In reflecting on how far 20th TV has come on their watch, Newman and Walden are quick to emphasize that neither could have done it alone.
“Our business is very dynamic. It’s very hard to predict with any certainty what the television business is going to look like three to five years into the future,” Walden says. “The prospect of running this studio would be immeasurably more difficult if I didn’t have someone to talk to about these issues.

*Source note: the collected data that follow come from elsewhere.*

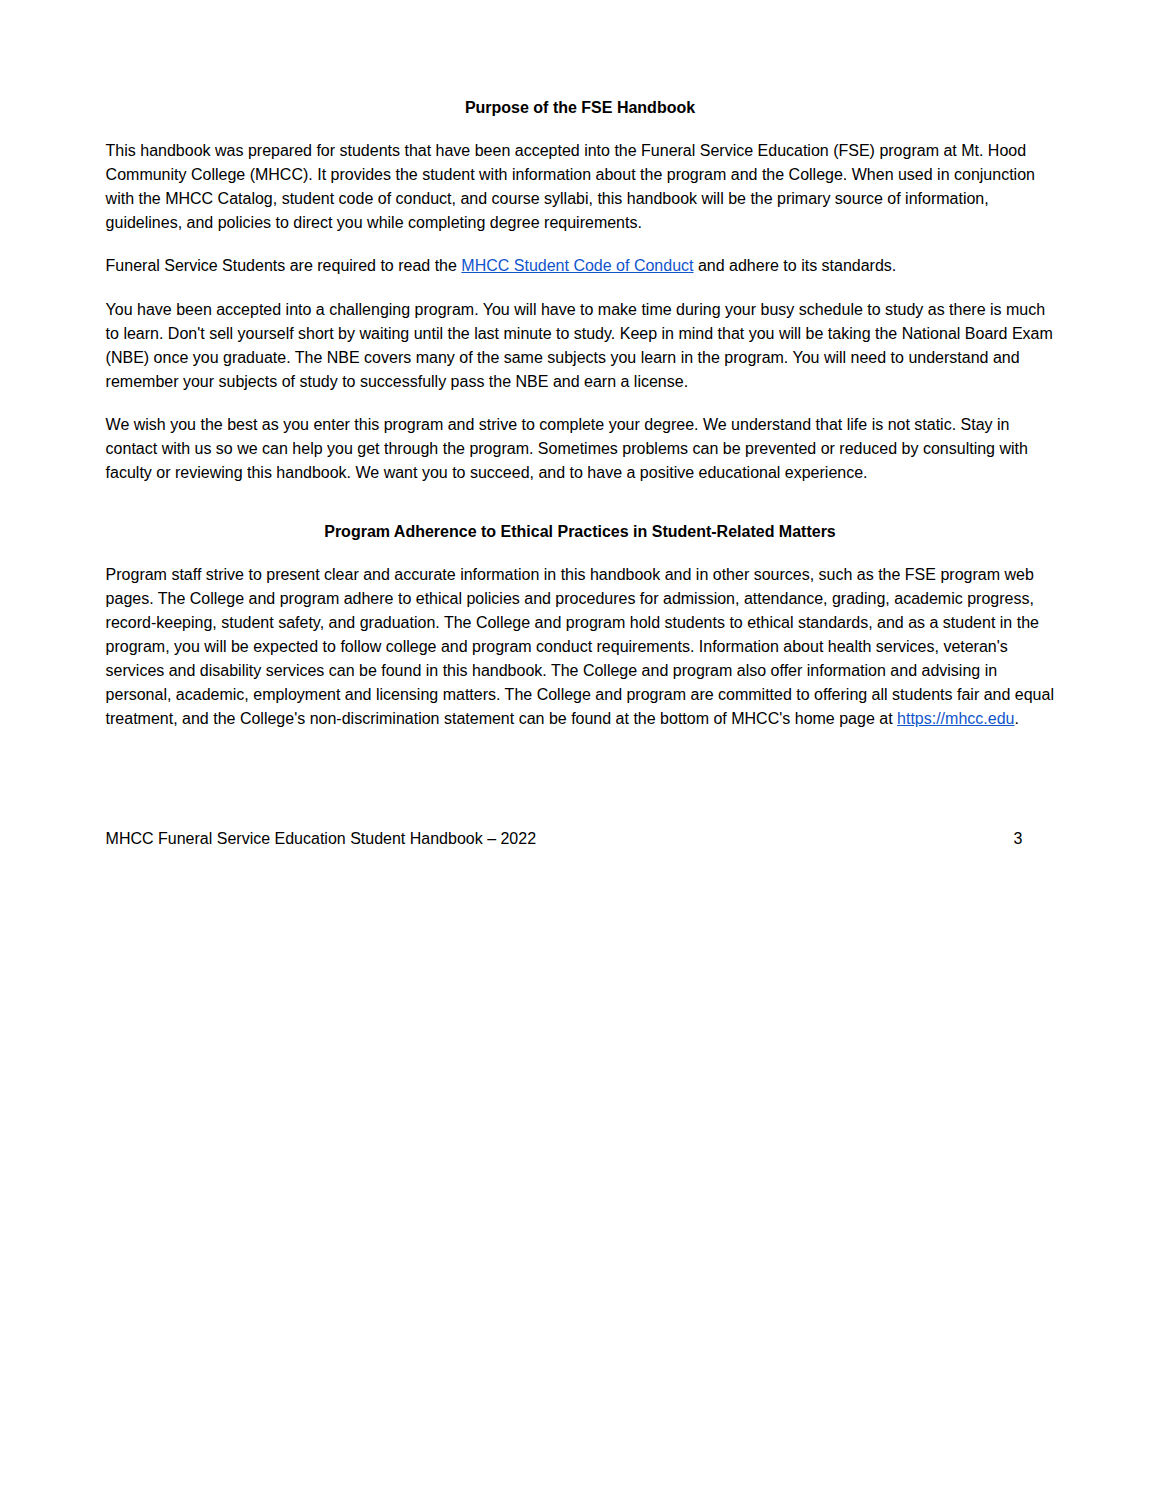Purpose of the FSE Handbook
This handbook was prepared for students that have been accepted into the Funeral Service Education (FSE) program at Mt. Hood Community College (MHCC). It provides the student with information about the program and the College. When used in conjunction with the MHCC Catalog, student code of conduct, and course syllabi, this handbook will be the primary source of information, guidelines, and policies to direct you while completing degree requirements.
Funeral Service Students are required to read the MHCC Student Code of Conduct and adhere to its standards.
You have been accepted into a challenging program. You will have to make time during your busy schedule to study as there is much to learn. Don't sell yourself short by waiting until the last minute to study. Keep in mind that you will be taking the National Board Exam (NBE) once you graduate. The NBE covers many of the same subjects you learn in the program. You will need to understand and remember your subjects of study to successfully pass the NBE and earn a license.
We wish you the best as you enter this program and strive to complete your degree. We understand that life is not static. Stay in contact with us so we can help you get through the program. Sometimes problems can be prevented or reduced by consulting with faculty or reviewing this handbook. We want you to succeed, and to have a positive educational experience.
Program Adherence to Ethical Practices in Student-Related Matters
Program staff strive to present clear and accurate information in this handbook and in other sources, such as the FSE program web pages. The College and program adhere to ethical policies and procedures for admission, attendance, grading, academic progress, record-keeping, student safety, and graduation. The College and program hold students to ethical standards, and as a student in the program, you will be expected to follow college and program conduct requirements. Information about health services, veteran's services and disability services can be found in this handbook. The College and program also offer information and advising in personal, academic, employment and licensing matters. The College and program are committed to offering all students fair and equal treatment, and the College's non-discrimination statement can be found at the bottom of MHCC's home page at https://mhcc.edu.
MHCC Funeral Service Education Student Handbook – 2022 3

Gary and I have an incredibly beneficial, meaningful relationship that has (helped) every step we’ve taken in growing this organization to where it is now.”
There is no doubt, Newman says, that in a business changing as fast as TV, two heads are better than one.
“One of the secrets to the success we’ve had is that out of the process of two people having to come to a point of view on something, you get better decisions,” Newman says. “Dana will say something that I don’t agree with, but it forces me to think about it from a different perspective. More often than not, I’ll say, ‘You’re right.’ ”
The hallmark of 20th TV as a studio is its enviable reputation for shepherding risky creative bets into commercial successes. The tale of “24” is a case study in bucking TV traditions — and being far ahead of the curve on the boom in serialized drama series.
“Modern Family” was a cutting-edge spin on a domestic comedy that bowed at a time when family laffers were few and far between on network TV. “Glee,” with its musical focus and high school setting, was a primetime Hail Mary pass that spurred the studio to become proactive in generating ancillary revenue opportunities through music and merchandising deals.
With “Homeland,” 20th TV not only tackled combustible subject matter (the gray areas of America’s war on terrorism), but also cracked the code in developing a feasible economic production model for a pay TV channel. It picked up an Emmy last year for best drama series in the process. And in their spare time, Walden and Newman found the way to quench the thirst of the rabid Bluth family fanbase by reviving “Arrested Development” on Netflix.
The studio is also known for its track record in nurturing and investing in creative talent through its formidable roster of showrunners, directors and producers. Carter Bays and Craig Thomas were young scribes fresh off “The Late Show With David Letterman” when they landed at the studio with a quirky idea that became “How I Met Your Mother.” Steven Levitan and Ryan Murphy had been through their share of
misfires before they connected with “Modern Family” and “Glee,” respectively.
“Our calling card to the creative community is, ‘Bring us your biggest ideas. We can support your vision,’ ” Walden says. “We always want to be in business with the best creators.”